Editorials

ARIZONA HIGHWAYS
Published in the Interest of Good Roads by the ARIZONA HIGHWAY DEPARTMENT
A PLATFORM FOR AMERICAN HIGHWAY DEVELOPMENT
The American Road Builders' Association, comprising in its membership representatives of those public officials, educators, engineers, contractors, manufacturers and others who are responsible for the development of sound principles of highway planning and for their application to meet the needs of the American people, have formulated many policies for highway development during the period just ahead of us.
To insure an adequate consideration of the conditions that now confront highway improvement, it is necessary that industrialists, business men, public officials and taxpayers all see the highway system of the United States as something more than a certain mileage of improved roads over which they may drive their motor cars.
The American Highway system is in fact that indispensable servant of a wide variety of social and economic activities that touch intimately the lives of all. It helps also to achieve a political unity for the nation and to develop a national consciousness that is a valuable safeguard against the influence of sectionalism. But quite aside from these social and community values is the fact that the highways provide the foundation upon which rests approximately onetenth of the employment and industrial activity of the nation. A striking variety of industries, trades, crafts, services and other occupations are dependent on them; the manufacture and sale of motor vehicles from the raw materials to the dealer's floor, the production, refining and transportation of gasoline and lubricants, the manufacture and distribution of tires and other motor accesories, the building and operation of service stations, filling stations, garages and parking lots, the writing of automobile insurance, the operation of wayside stands all these and many more provide employment in private enterprise for billions of dollars of capital and millions of our people. All this employment is contingent on the development and maintenance of a national highway network equal at all times to the requirements of modern motor transportation.

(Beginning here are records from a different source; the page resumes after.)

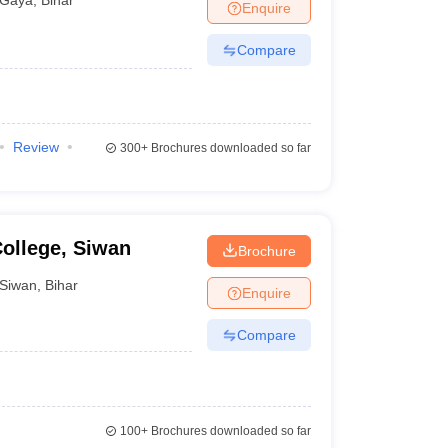
Enquire
Compare
Review
300+
Brochures downloaded so far
ollege, Siwan
Brochure
Siwan
,
Bihar
Enquire
Compare
100+
Brochures downloaded so far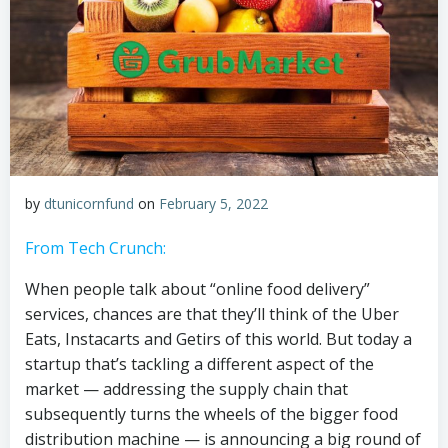
by
dtunicornfund
on
February 5, 2022
From Tech Crunch:
When people talk about “online food delivery”
services, chances are that they’ll think of the Uber
Eats, Instacarts and Getirs of this world. But today a
startup that’s tackling a different aspect of the
market — addressing the supply chain that
subsequently turns the wheels of the bigger food
distribution machine — is announcing a big round of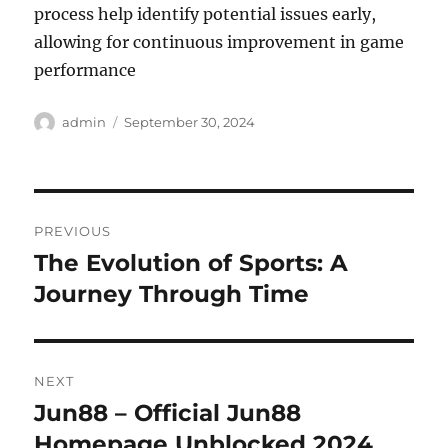
process help identify potential issues early,
allowing for continuous improvement in game
performance
Author
Posted
admin
September 30, 2024
on
Post
PREVIOUS
navigation
The Evolution of Sports: A
Previous
post:
Journey Through Time
NEXT
Jun88 – Official Jun88
Next
post:
Homepage Unblocked 2024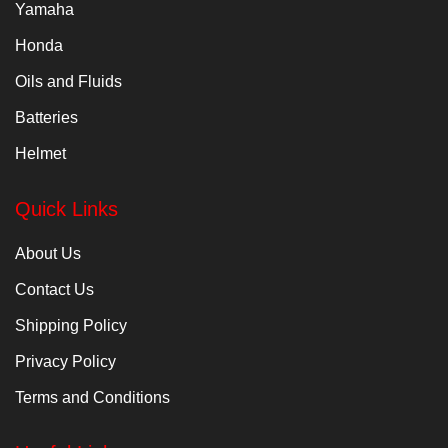
Yamaha
Honda
Oils and Fluids
Batteries
Helmet
Quick Links
About Us
Contact Us
Shipping Policy
Privacy Policy
Terms and Conditions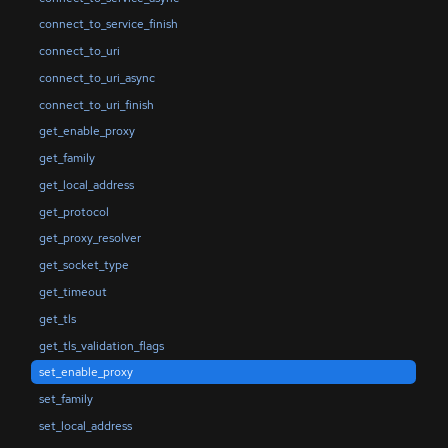
connect_to_service_finish
connect_to_uri
connect_to_uri_async
connect_to_uri_finish
get_enable_proxy
get_family
get_local_address
get_protocol
get_proxy_resolver
get_socket_type
get_timeout
get_tls
get_tls_validation_flags
set_enable_proxy
set_family
set_local_address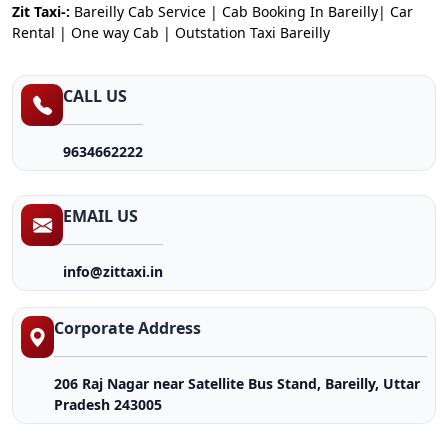
Zit Taxi-:
Bareilly Cab Service | Cab Booking In Bareilly| Car
Rental | One way Cab | Outstation Taxi Bareilly
CALL US
9634662222
EMAIL US
info@zittaxi.in
Corporate Address
206 Raj Nagar near Satellite Bus Stand, Bareilly, Uttar
Pradesh 243005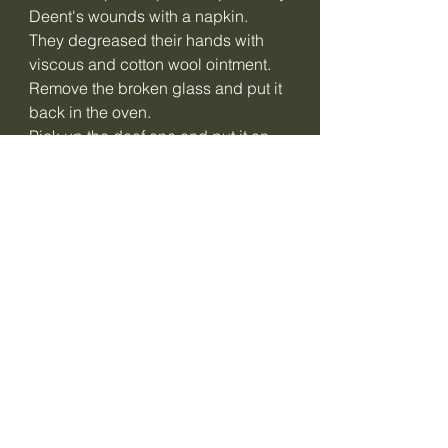
Deent's wounds with a napkin.
They degreased their hands with
viscous and cotton wool ointment.
Remove the broken glass and put it
back in the oven.
Pick up the deaf one and put it on
first.
The two-faced meat biski pedoen
and set upright.
Get up from the fire and put some fat
bacon under the cupboard.
Still getting up from the fire and still
sitting.
She fell to the ground.
Drink from the blaze and glaze your
face until it is full.
The night falls, the night closes and
collapses.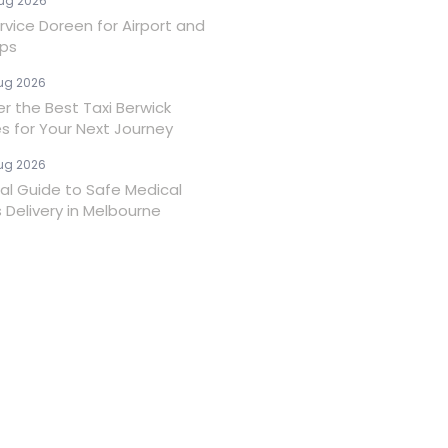
ug 2026
rvice Doreen for Airport and
ips
ug 2026
er the Best Taxi Berwick
es for Your Next Journey
ug 2026
ial Guide to Safe Medical
 Delivery in Melbourne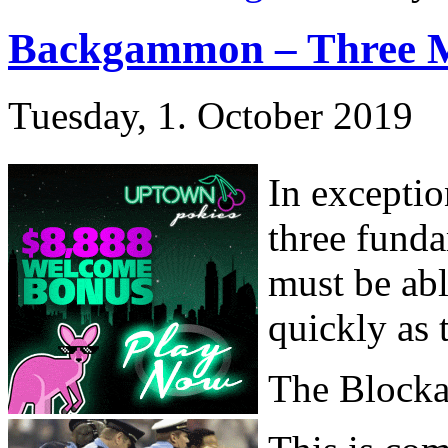
Backgammon – Three 
Tuesday, 1. October 2019
In exceptio
three fund
must be ab
quickly as 
The Block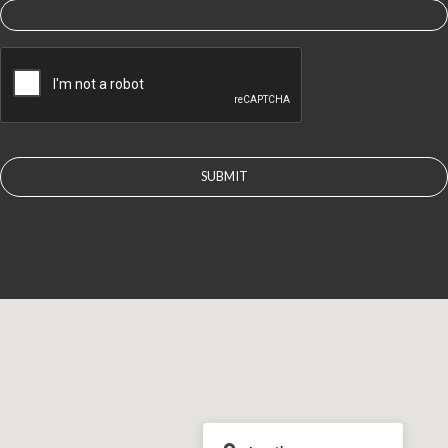
CAPTCHA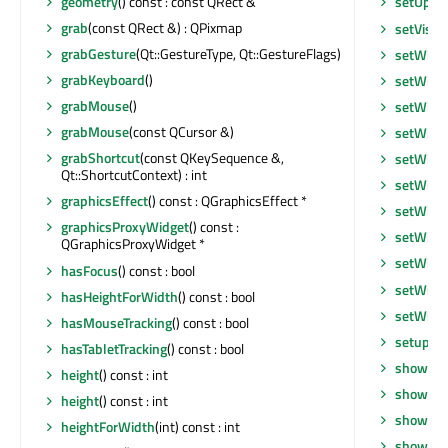
geometry
() const : const QRect &
setUpda
grab
(const QRect &) : QPixmap
setVisib
grabGesture
(Qt::GestureType, Qt::GestureFlags)
setWhat
grabKeyboard
()
setWind
grabMouse
()
setWind
grabMouse
(const QCursor &)
setWind
grabShortcut
(const QKeySequence &,
setWind
Qt::ShortcutContext) : int
setWind
graphicsEffect
() const : QGraphicsEffect *
setWind
graphicsProxyWidget
() const :
setWind
QGraphicsProxyWidget *
setWind
hasFocus
() const : bool
setWind
hasHeightForWidth
() const : bool
setWind
hasMouseTracking
() const : bool
setupUi
hasTabletTracking
() const : bool
show
()
height
() const : int
showEve
height
() const : int
showFul
heightForWidth
(int) const : int
showMax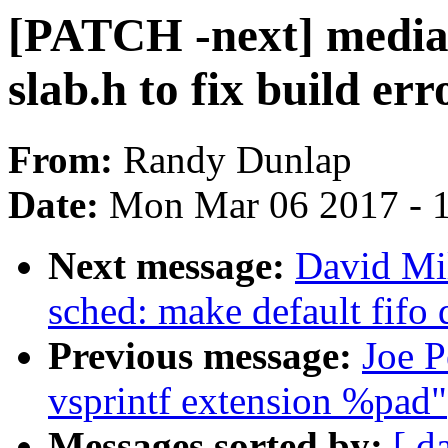
[PATCH -next] media
slab.h to fix build err
From:
Randy Dunlap
Date:
Mon Mar 06 2017 - 
Next message:
David Mil
sched: make default fifo
Previous message:
Joe P
vsprintf extension %pad"
Messages sorted by:
[ d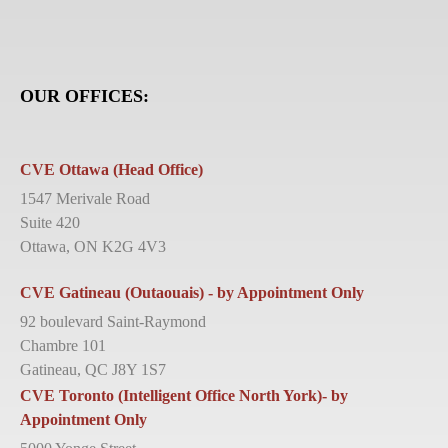
OUR OFFICES:
CVE Ottawa (Head Office)
1547 Merivale Road
Suite 420
Ottawa, ON K2G 4V3
CVE Gatineau (Outaouais) - by Appointment Only
92 boulevard Saint-Raymond
Chambre 101
Gatineau, QC J8Y 1S7
CVE Toronto (Intelligent Office North York)- by
Appointment Only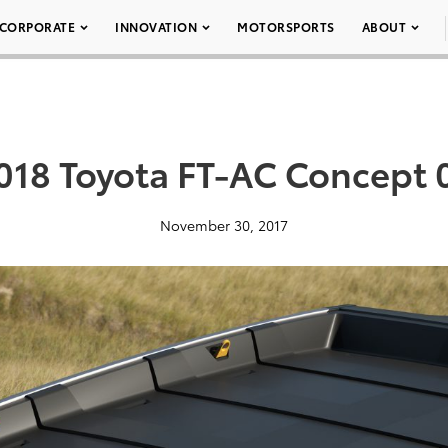
CORPORATE
INNOVATION
MOTORSPORTS
ABOUT
018 Toyota FT-AC Concept 
November 30, 2017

The actual design and construction of the highway, including the production and distribution of all the necessary materials and equipment, constitute after all, but a minor fraction of the industry trade and employment that are dependent on the highways. We know of no other investment of public funds by the American people that ever has paid so richly, both in social and community values and in actual employment and profits in private enterprise. Our highway investment, already made and yet to be made, will continue to pay on a comparable scale if the American people will but understand these facts.
OUR COVER PICTURE
Here is the grandfather of the chain of man-made lakes which have made the Arizona desert blossom as the rose. The photograph, by Norman G. Wallace, is of Roosevelt Lake, reached over Highway 88, or better known as the Apache Trail. This lake is situated in a region made famous in song and story.